Right now the country faces a three-fold serious situation: 1) a decadent economy to be resurrected dealing also with any dishonest laundering of the nation’s wealth 2) war-crime allegations to be squarely met in all truth and honesty with proper investigations done into questionable incidents during the 30-year war helping us thereby to win the good name that had been tarnished on the world stage; and finally, the still difficult issue of national reconciliation that will ease ethnic tensions and promote a common national Sri Lankan identity where the fundamental human rights of both the majority and the minority communities are well-safeguarded. It is here that a major responsibility and duty lie in the hands of the political parties and their leadership to spearhead moves and movements that will usher in not only peaceful co-existence but also a practical way to live out a national life-style of pro-existence. The spiritual values that are drawn from the great religious traditions in our blessed country well championed by religious leadership coming into the process of national integration will augur extremely well as a crucial and much-needed socio-cultural factor that will rally the country round in a healthy way. 


Religions, religious leaders and religious sites should not be exploited for political purposes. Politicians should be found busy governing the country in all its secular spheres instead of spot-lighting themselves in religious observances which are unnecessary and financially unproductive.  


The multi-party system is a healthy structure in a workable democracy. A parliamentary opposition is meant for contributing their constructive critique to whatever may be seen as adversely affecting in the government. It is through moral persuasion through debate and not to be expressed in wild language, violent outbursts, uncourteous gestures or organized rallies that constantly disrupt the life of ordinary citizens who wish to go about their daily chores in tranquility. 


The trade unions are justified in the voicing of their opposition and condemnations provided they are reasonable in their protests and are meant to champion social justice connected with burning issues at hand. It is time for the Sri Lankans to learn from other nations which have risen from dust and ashes to reach loftier levels of polity and economy, plodding the paths of true patriotism and genuine commitment to common national interests devoid of partisan and sectarian agendas. They can learn from modern nations which despite ethnic and language differences have learnt to celebrate diversity while living and working as one country. 

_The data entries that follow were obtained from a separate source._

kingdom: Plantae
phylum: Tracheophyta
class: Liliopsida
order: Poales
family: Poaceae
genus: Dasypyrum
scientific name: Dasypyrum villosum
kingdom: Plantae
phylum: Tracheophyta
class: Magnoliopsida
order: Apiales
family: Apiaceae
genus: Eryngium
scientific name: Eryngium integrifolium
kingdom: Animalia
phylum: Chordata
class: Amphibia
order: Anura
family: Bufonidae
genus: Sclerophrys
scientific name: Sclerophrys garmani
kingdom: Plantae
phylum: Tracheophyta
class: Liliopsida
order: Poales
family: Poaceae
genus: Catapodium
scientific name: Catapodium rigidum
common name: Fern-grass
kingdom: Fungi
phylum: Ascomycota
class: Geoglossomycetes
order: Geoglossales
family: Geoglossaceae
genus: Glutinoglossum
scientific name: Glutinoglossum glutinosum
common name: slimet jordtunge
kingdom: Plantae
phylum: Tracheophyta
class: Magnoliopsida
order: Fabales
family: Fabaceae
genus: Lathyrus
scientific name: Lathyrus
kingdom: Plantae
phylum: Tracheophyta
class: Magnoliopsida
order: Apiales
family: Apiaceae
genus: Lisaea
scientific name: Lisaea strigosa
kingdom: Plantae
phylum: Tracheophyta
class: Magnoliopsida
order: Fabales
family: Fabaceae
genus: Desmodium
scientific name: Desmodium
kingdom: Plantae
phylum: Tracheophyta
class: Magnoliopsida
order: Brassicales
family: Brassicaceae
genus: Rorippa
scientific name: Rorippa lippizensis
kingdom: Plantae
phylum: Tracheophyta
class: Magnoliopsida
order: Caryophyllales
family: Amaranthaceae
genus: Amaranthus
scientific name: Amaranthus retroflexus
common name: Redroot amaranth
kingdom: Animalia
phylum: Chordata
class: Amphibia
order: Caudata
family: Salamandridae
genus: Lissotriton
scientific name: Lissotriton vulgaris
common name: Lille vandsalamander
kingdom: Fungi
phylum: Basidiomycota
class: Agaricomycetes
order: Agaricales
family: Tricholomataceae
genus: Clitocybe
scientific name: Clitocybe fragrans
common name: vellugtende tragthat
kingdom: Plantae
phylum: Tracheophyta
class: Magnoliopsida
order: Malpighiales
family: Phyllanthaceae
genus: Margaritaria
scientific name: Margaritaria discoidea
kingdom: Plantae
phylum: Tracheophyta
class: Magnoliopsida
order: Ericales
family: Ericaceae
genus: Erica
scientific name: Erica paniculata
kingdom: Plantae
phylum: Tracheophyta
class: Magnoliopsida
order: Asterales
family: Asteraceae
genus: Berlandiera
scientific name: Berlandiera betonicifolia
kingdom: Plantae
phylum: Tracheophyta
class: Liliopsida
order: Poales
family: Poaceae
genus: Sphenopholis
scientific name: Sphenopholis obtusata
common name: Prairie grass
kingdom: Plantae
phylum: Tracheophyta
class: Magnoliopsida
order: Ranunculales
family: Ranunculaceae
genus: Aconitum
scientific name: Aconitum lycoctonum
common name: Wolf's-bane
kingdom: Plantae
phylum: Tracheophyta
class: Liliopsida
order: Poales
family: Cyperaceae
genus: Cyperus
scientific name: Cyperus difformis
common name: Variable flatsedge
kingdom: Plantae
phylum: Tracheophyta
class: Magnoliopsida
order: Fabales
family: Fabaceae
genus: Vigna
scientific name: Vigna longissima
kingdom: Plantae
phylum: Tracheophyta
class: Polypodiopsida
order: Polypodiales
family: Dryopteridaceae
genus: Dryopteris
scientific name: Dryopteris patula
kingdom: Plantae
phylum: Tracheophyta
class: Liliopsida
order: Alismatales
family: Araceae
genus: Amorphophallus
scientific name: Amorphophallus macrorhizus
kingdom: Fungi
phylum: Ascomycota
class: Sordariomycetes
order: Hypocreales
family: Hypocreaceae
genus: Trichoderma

In these countries there is social harmony and economic exuberance. Sri Lanka first, our good name first, our common identity first and the like, should be the slogans that should guide our course of action and strategies. Divisiveness, suspicion and ill-will have to be abandoned. Mistakes have to be humbly acknowledged and repented, wrongs undone and good-will promoted. The human and natural resources that we are blessed with have to be invested in the work of development and social cohesion. While history will be the final judge of our deeds, a good and enlightened social conscience disciplining us on the right path will prove to be our sure reward. With these endowments enriching and motivating our nation, all its citizens can unite to lead the land we all love, Sri Lanka, the island of serendipity.